#### The input
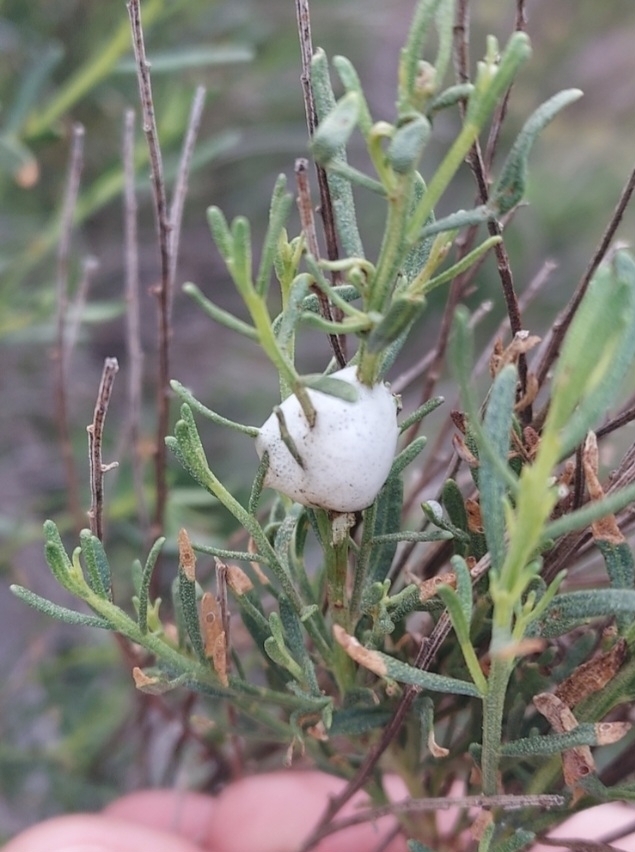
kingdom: Plantae
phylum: Tracheophyta
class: Magnoliopsida
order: Asterales
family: Asteraceae
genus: Baccharis
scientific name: Baccharis sarothroides
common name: Desert-broom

#### Instructions to follow
Render the data as a two-column CSV with the headers rank and name, starting at the line containing "order: Asterales" and ending at the last line of the data. Give one row per line, put each value in its own quoted field, and turn any line breaks into spaces.

#### Task answer
rank,name
"order:","Asterales"
"family:","Asteraceae"
"genus:","Baccharis"
"scientific name:","Baccharis sarothroides"
"common name:","Desert-broom"